Горожанам позволялось творить законодательство по собственному усмотрению, потому что законы не имели особого веса, но налоги стабильно росли, что было на руку политикам. Законотворчество развлекало народ и чрезвычайно ему нравилось; настроение в обществе улучшалось, ведь появились законы даже о превышении скорости. Больше того, вышел закон, запрещающий дым! Дымить стало нельзя ни трубам, ни курильщикам. Законы писались по любому случаю — и тут же забывались; иногда о них вспоминали и мчались принимать новый закон в поддержку старого — и вновь забывали и тот и другой. Но как только закон угрожал Деньгам или Голосованию — или начинал кого-то беспокоить — его превращали в курьез. Власть была выше закона.

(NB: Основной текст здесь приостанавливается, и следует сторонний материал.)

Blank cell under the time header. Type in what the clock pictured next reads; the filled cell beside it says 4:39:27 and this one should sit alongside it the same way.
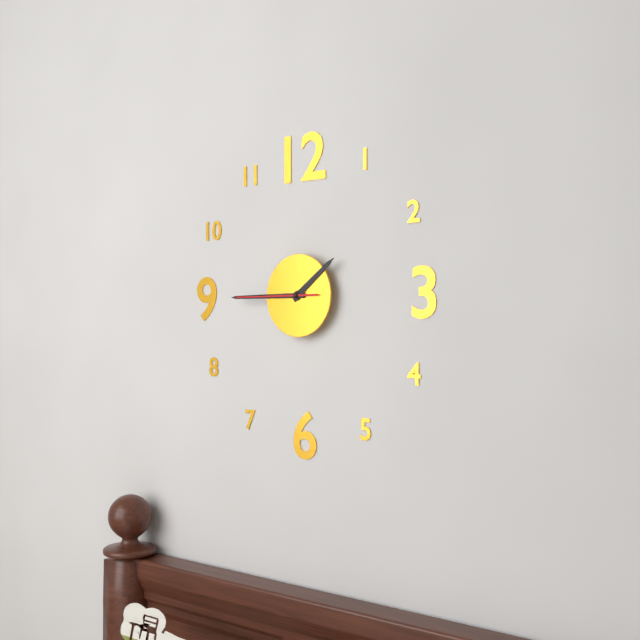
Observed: 1:45:45
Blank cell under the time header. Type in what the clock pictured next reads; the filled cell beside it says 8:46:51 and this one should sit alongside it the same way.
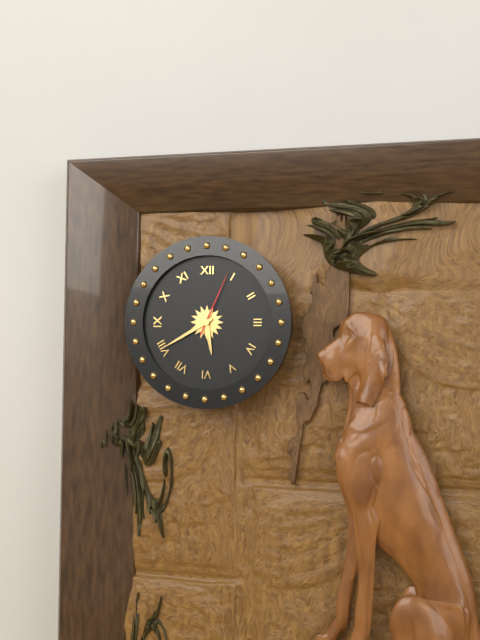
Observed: 5:40:04
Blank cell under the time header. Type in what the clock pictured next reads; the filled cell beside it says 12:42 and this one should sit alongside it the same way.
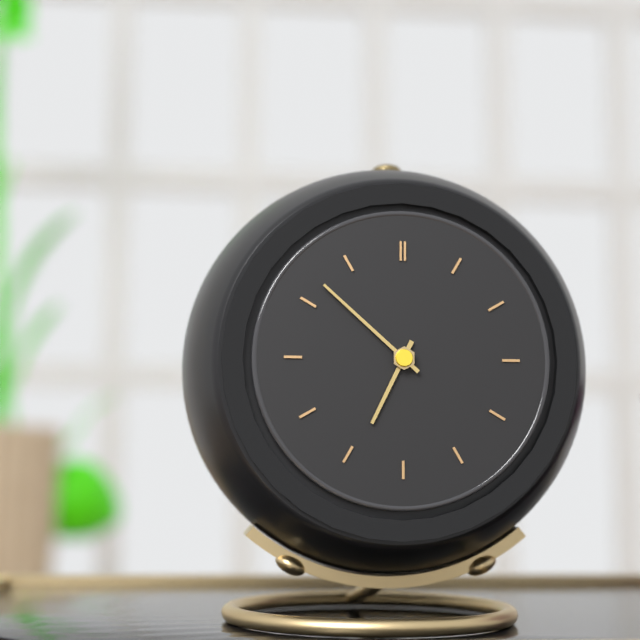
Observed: 6:52
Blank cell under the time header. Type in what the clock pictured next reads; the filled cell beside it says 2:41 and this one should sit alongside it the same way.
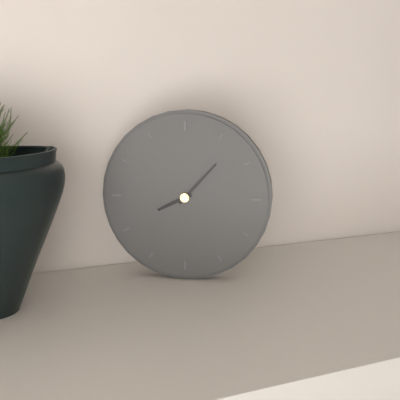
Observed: 8:07
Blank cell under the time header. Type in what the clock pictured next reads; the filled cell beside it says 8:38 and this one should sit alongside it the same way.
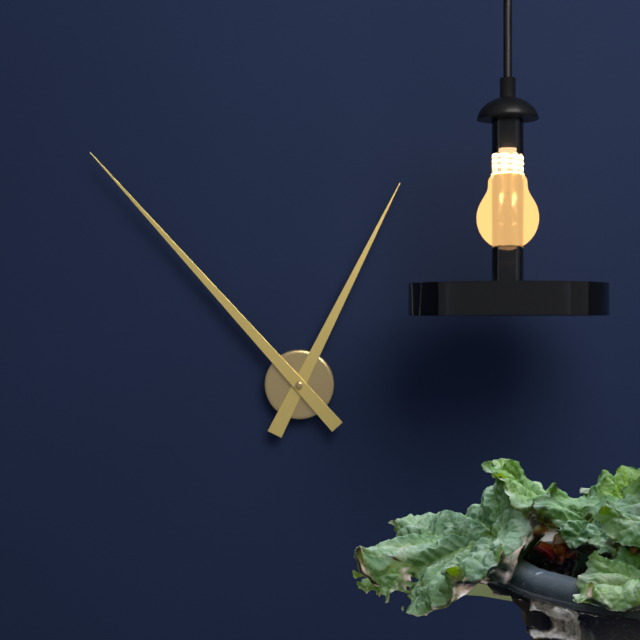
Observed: 12:53
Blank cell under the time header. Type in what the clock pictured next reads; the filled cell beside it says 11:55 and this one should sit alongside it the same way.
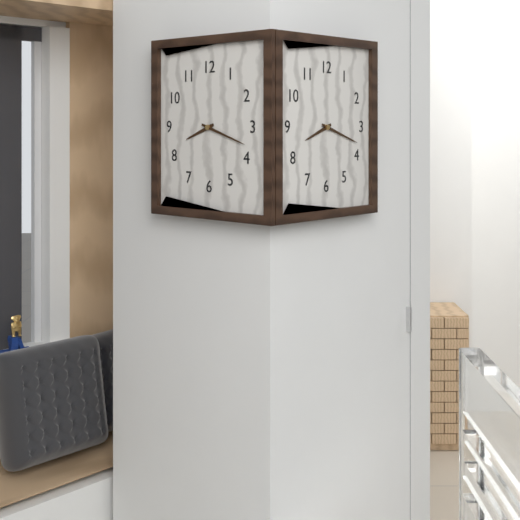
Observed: 8:18
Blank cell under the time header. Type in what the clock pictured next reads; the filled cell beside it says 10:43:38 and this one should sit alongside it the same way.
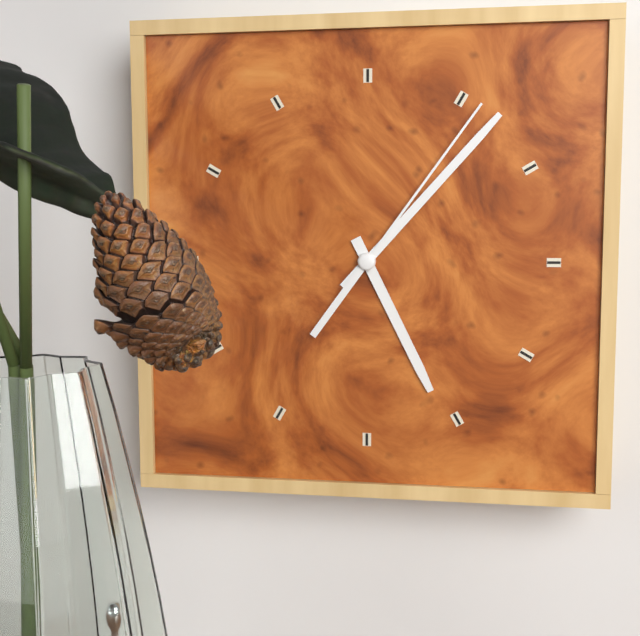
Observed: 5:07:06
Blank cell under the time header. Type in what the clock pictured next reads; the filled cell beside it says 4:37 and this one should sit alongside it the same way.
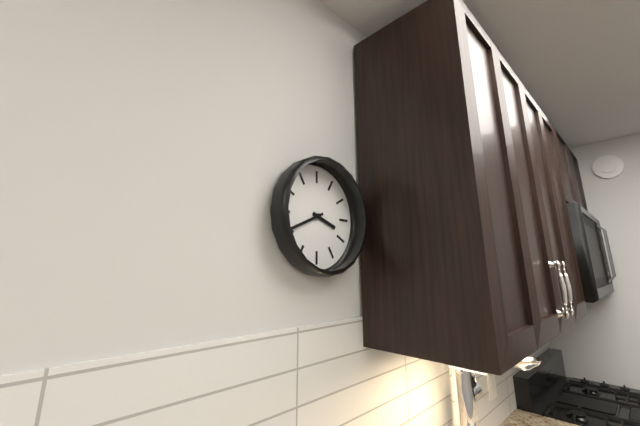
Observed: 3:41
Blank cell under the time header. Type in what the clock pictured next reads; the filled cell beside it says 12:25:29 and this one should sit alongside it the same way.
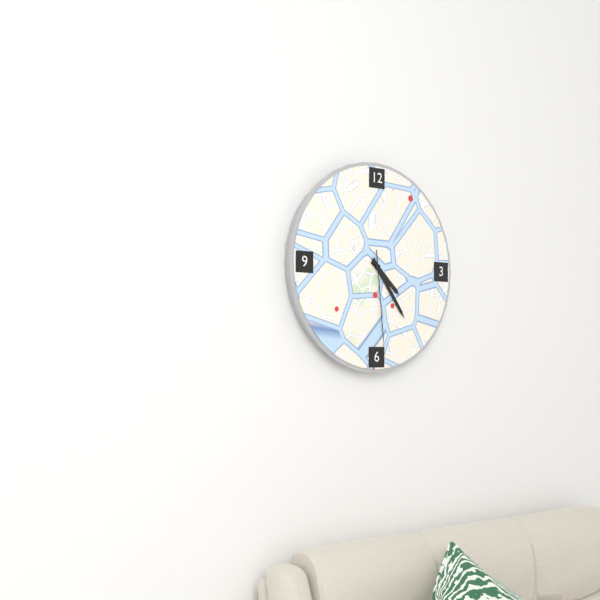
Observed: 4:24:29
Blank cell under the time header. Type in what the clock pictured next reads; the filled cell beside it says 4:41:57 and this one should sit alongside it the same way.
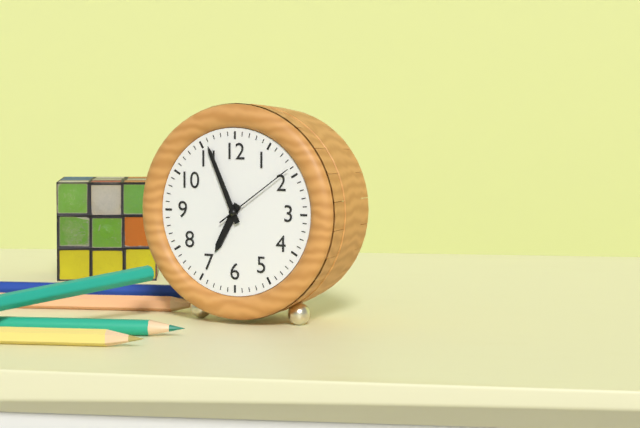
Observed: 6:56:09
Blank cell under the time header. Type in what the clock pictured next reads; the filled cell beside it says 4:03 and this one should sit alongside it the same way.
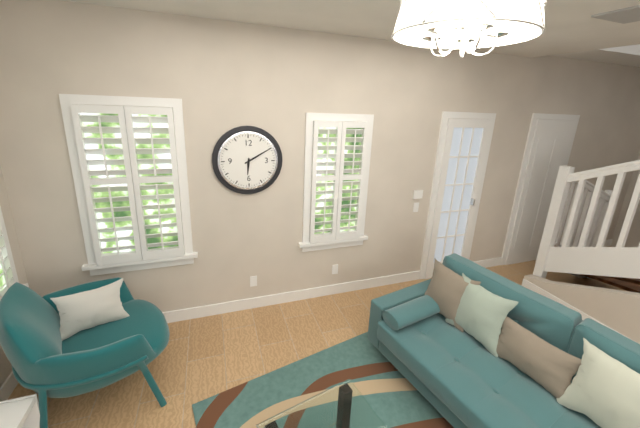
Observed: 6:10
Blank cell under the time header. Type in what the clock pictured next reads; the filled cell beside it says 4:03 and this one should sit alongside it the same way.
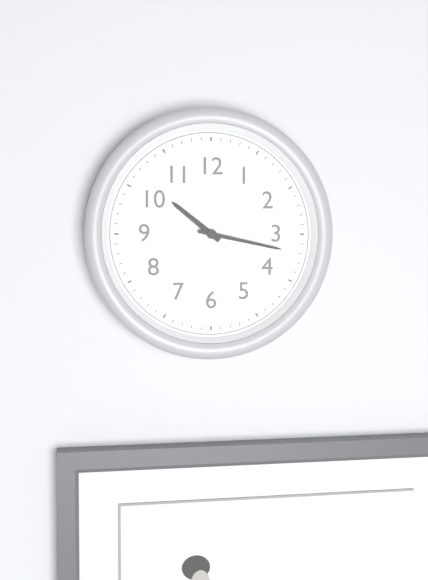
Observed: 10:17
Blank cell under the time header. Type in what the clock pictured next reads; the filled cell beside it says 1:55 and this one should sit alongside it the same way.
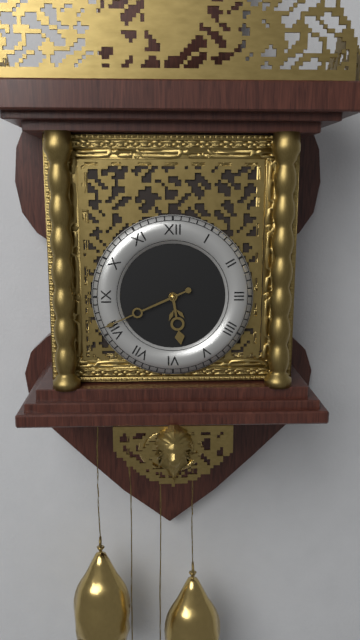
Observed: 5:41
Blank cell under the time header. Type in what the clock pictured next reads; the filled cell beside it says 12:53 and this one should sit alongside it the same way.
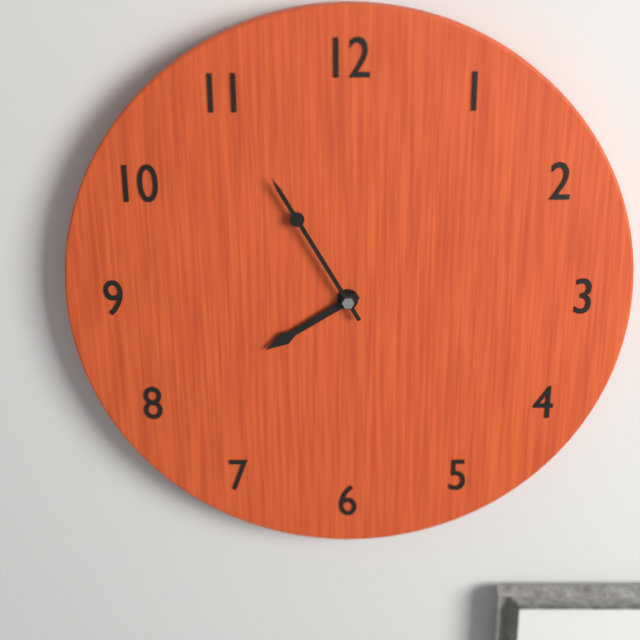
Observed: 7:55
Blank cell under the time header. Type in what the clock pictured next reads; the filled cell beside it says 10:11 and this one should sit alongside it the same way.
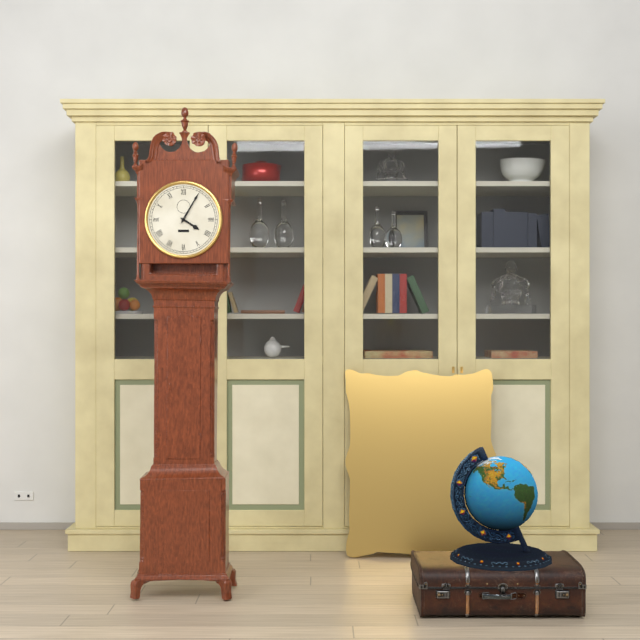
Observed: 4:05
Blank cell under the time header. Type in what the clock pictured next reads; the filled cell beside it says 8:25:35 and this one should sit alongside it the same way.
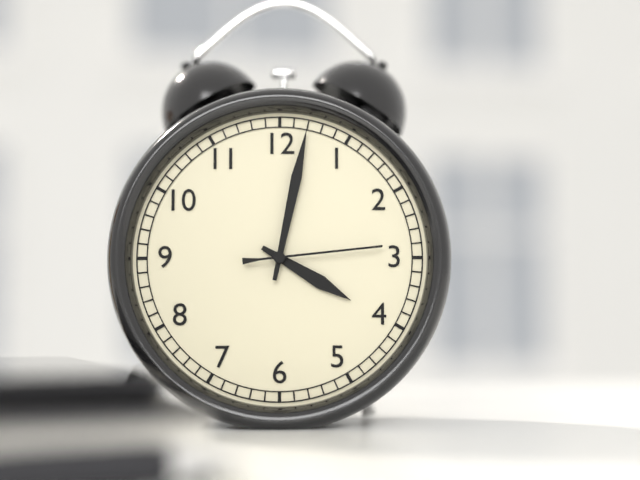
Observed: 4:02:14
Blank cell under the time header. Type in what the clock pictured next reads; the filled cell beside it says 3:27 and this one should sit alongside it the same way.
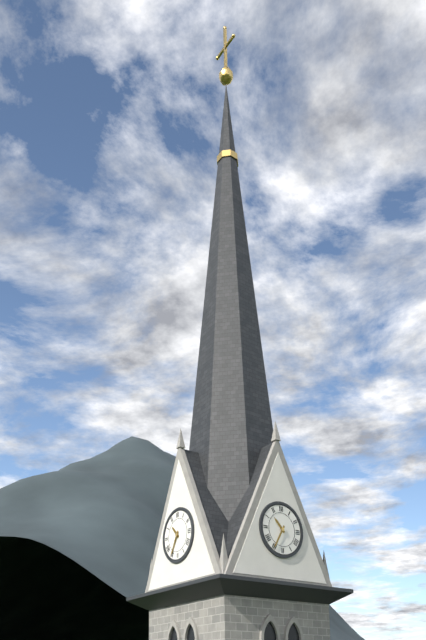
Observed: 10:35
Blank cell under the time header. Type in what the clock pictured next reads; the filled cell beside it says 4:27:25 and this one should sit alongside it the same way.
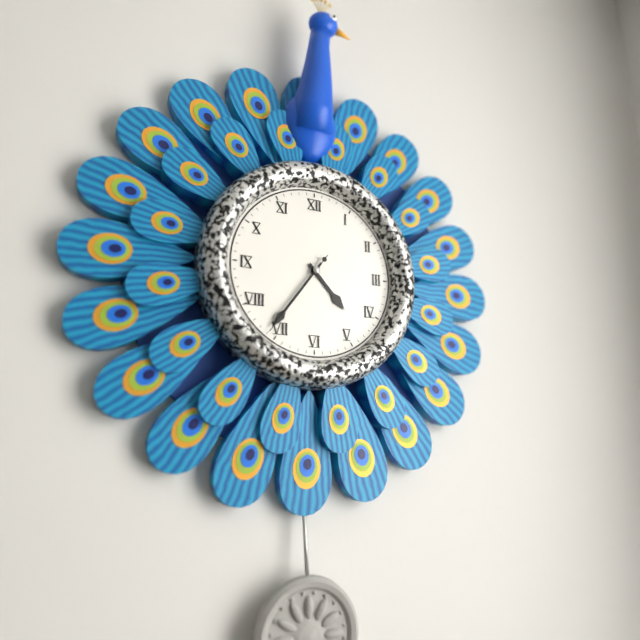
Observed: 4:36:36
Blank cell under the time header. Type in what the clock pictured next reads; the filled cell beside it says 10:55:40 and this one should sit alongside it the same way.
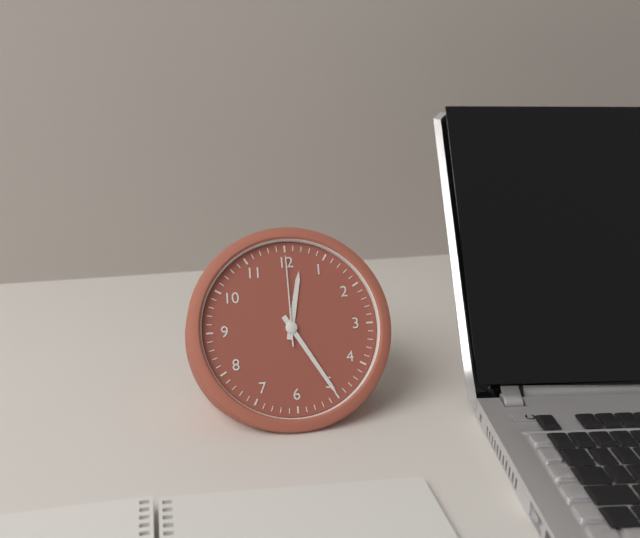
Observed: 12:25:00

Так рос город. Рос и набирался сил.
До кого бы он ни дотянулся, он всех обращал в свою веру:
Глава 2
Небоскреб Шеридан был самым большим в городе; Трастовая компания Шеридана считалась крупнейшей из ей подобных; сам Шеридан стал самым влиятельным застройщиком, и сломщиком, и доверителем, и разрушителем в городском дыму. В начале эпохи Роста он явился сюда откуда-то с перепутья сельских дорог и возвышался и падал вместе с возвышениями и падениями того времени; но каждый раз, срываясь вниз, он забирался обратно, обосновываясь чуть выше, чем был, пока наконец, после года изнурительного труда и треволнений — последние возникли в том числе и из-за маячащей на горизонте возможности передохнуть от первого в местах не столь отдаленных, — он очутился на вершине, с твердой почвой под ногами; а после этого ему был «сам черт не брат». Но жажду наживы он так и не утолил: она бурлила в его крови и требовала новых подношений.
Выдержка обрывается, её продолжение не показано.